Nowy budżet to przede wszystkim owoc współpracy i kompromisu między prezydentem i mającym większość w radzie klubem radnych Prawa i Sprawiedliwości.
Rozwój i przyszłość Mielca
Podobnie jak przed rokiem do przygotowanych przez urzędników prezydenta założeń budżetowych na rok 2017 wniesiono wiele poprawek i modyfikacji, które w stosunku do pierwszego projektu zmniejszyły dochody o 1,2 mln, wydatki o 2,1 mln i deficyt o 863,9 tys. zł. Ponad 62 milionowy deficyt będzie pokryty nadwyżką z lat minionych – 9,7 mln i koniecznym w tej sytuacji kredytem szacowanym na 52,8 mln. Oczywiście są to wstępne założenia planu finansowego miasta na 2017 rok, które zapewne będą ulegać sporym zmianom.

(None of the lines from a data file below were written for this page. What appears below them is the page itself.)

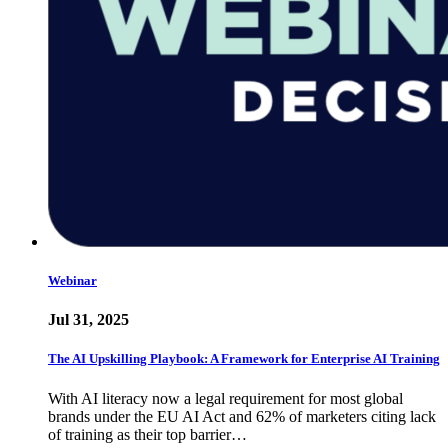
Webinar
Jul 31, 2025
The AI Upskilling Playbook: A Framework for Enterprise AI Training
With AI literacy now a legal requirement for most global
brands under the EU AI Act and 62% of marketers citing lack
of training as their top barrier…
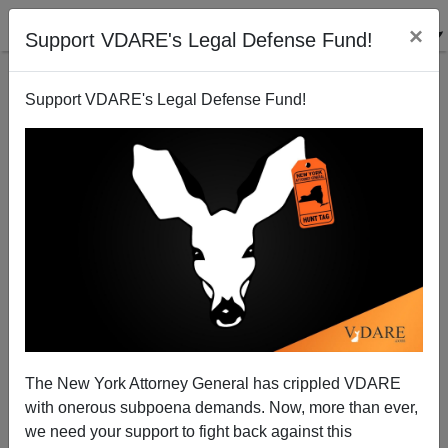
×
Support VDARE's Legal Defense Fund!
Support VDARE's Legal Defense Fund!
Illegal Immigrants: Equal Medical Care Or Better
Medical Care?
The New York Attorney General has crippled VDARE
Bryanna Bevens
with onerous subpoena demands. Now, more than ever,
we need your support to fight back against this
08/07/2006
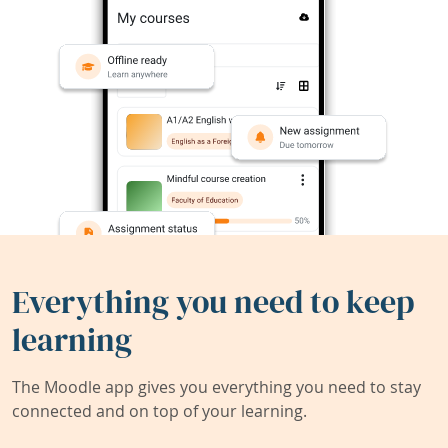
Everything you need to keep
learning
The Moodle app gives you everything you need to stay
connected and on top of your learning.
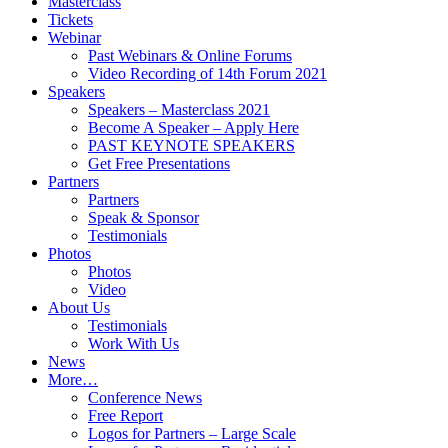
Masterclass
Tickets
Webinar
Past Webinars & Online Forums
Video Recording of 14th Forum 2021
Speakers
Speakers – Masterclass 2021
Become A Speaker – Apply Here
PAST KEYNOTE SPEAKERS
Get Free Presentations
Partners
Partners
Speak & Sponsor
Testimonials
Photos
Photos
Video
About Us
Testimonials
Work With Us
News
More…
Conference News
Free Report
Logos for Partners – Large Scale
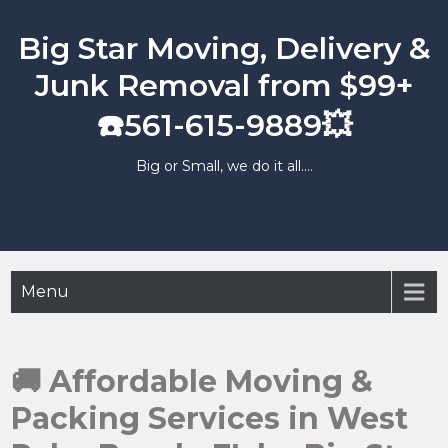
Skip
to
Big Star Moving, Delivery &
content
Junk Removal from $99+
☎️561-615-9889💥
Big or Small, we do it all….
Menu
🚚 Affordable Moving &
Packing Services in West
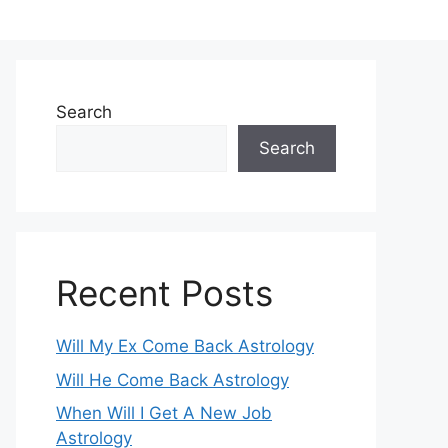
Search
Search
Recent Posts
Will My Ex Come Back Astrology
Will He Come Back Astrology
When Will I Get A New Job
Astrology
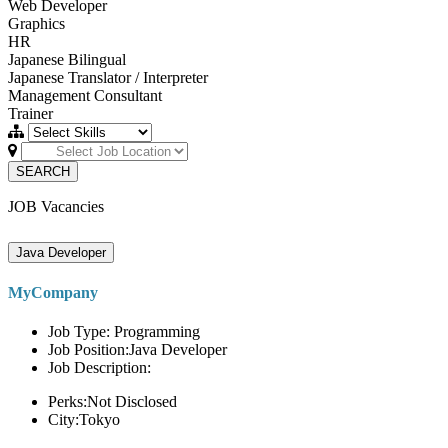
Web Developer
Graphics
HR
Japanese Bilingual
Japanese Translator / Interpreter
Management Consultant
Trainer
SEARCH
JOB Vacancies
Java Developer
MyCompany
Job Type: Programming
Job Position:Java Developer
Job Description:
Perks:Not Disclosed
City:Tokyo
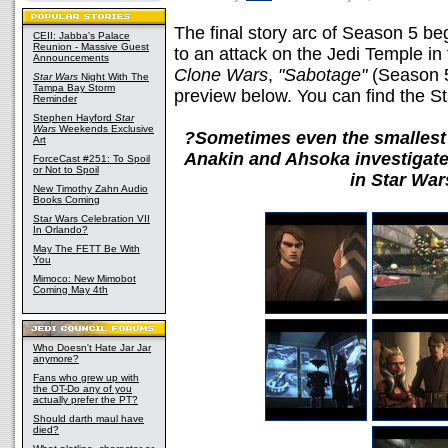
The final story arc of Season 5 b
CEII: Jabba's Palace
Reunion - Massive Guest
to an attack on the Jedi Temple in
Announcements
Clone Wars
,
"Sabotage"
(Season 5
Star Wars
Night With The
Tampa Bay Storm
preview below. You can find the 
Reminder
Stephen Hayford
Star
Wars
Weekends Exclusive
?Sometimes even the smallest 
Art
Anakin and Ahsoka investigate
ForceCast #251: To Spoil
or Not to Spoil
in Star Wa
New Timothy Zahn Audio
Books Coming
Star Wars Celebration VII
In Orlando?
May The FETT Be With
You
Mimoco: New Mimobot
Coming May 4th
Who Doesn't Hate Jar Jar
anymore?
Fans who grew up with
the OT-Do any of you
actually prefer the PT?
Should darth maul have
died?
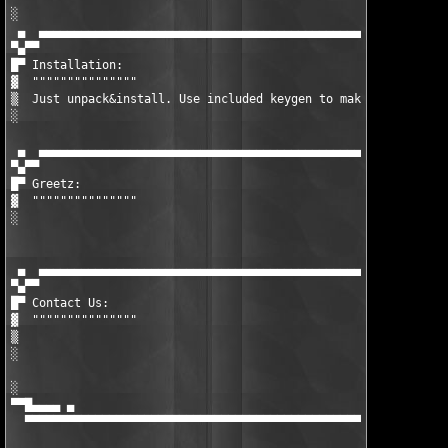
░  

 ▄  ▄▄▄▄▄▄▄▄▄▄▄▄▄▄▄▄▄▄▄▄▄▄▄▄▄▄▄▄▄▄▄▄▄▄▄▄▄▄▄▄▄▄▄▄▄▄▄▄▄▄▄▄▄▄▄▄▄▄▄
▀▄▀▀

█▀ Installation:

▓  """""""""""""""

▒  Just unpack&install. Use included keygen to make valid unloc
░  

 ▄  ▄▄▄▄▄▄▄▄▄▄▄▄▄▄▄▄▄▄▄▄▄▄▄▄▄▄▄▄▄▄▄▄▄▄▄▄▄▄▄▄▄▄▄▄▄▄▄▄▄▄▄▄▄▄▄▄▄▄▄
▀▄▀▀

█▀ Greetz:

▓  """""""""""""""

░  

 ▄  ▄▄▄▄▄▄▄▄▄▄▄▄▄▄▄▄▄▄▄▄▄▄▄▄▄▄▄▄▄▄▄▄▄▄▄▄▄▄▄▄▄▄▄▄▄▄▄▄▄▄▄▄▄▄▄▄▄▄▄
▀▄▀▀

█▀ Contact Us:

▓  """""""""""""""

▒  

░  

░                                                              
▀▀█▄▄▄▄ ▄                                                      
  ▀▀▀▀▀▀▀▀▀▀▀▀▀▀▀▀▀▀▀▀▀▀▀▀▀▀▀▀▀▀▀▀▀▀▀▀▀▀▀▀▀▀▀▀▀▀▀▀▀▀▀▀▀▀▀▀▀▀▀▀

Prezydent Mielca Daniel Kozdęba podkreślał, że aż blisko 30 procent naszego budżetu stanowią wydatki inwestycyjne i chodzi nie tylko o te największe jak nowa hala, biblioteka i wiadukt dla północnej obwodnicy miasta, ale także wiele innych ponad 70 zadań inwestycyjnych, których listę udało się dopracować dzięki znalezieniu nici współpracy między prezydentem i radnymi PiS. - Inwestycje to rozwój miasta i jego przyszłość. To np. nowe tereny inwestycyjne, rozwój budownictwa mieszkaniowego i wzrost podatków trafiających do miejskiej kasy. Przy tak dużym zakresie inwestycji, których wartość zbliżona jest do 1/3 budżetu, trudno uniknąć problemu deficytu, ale musimy się z tym zmierzyć, bo najbliższe lata to ostatni dzwonek na pozyskiwanie dofinansowań w wyniku alokacji środków unijnych na lata 2015-2020. Część dofinansowań już udało się nam pozyskać, o inne się staramy, dlatego część inwestycji jest uwarunkowana efektami tych starań o pieniądze z zewnątrz – mówił Daniel Kozdęba.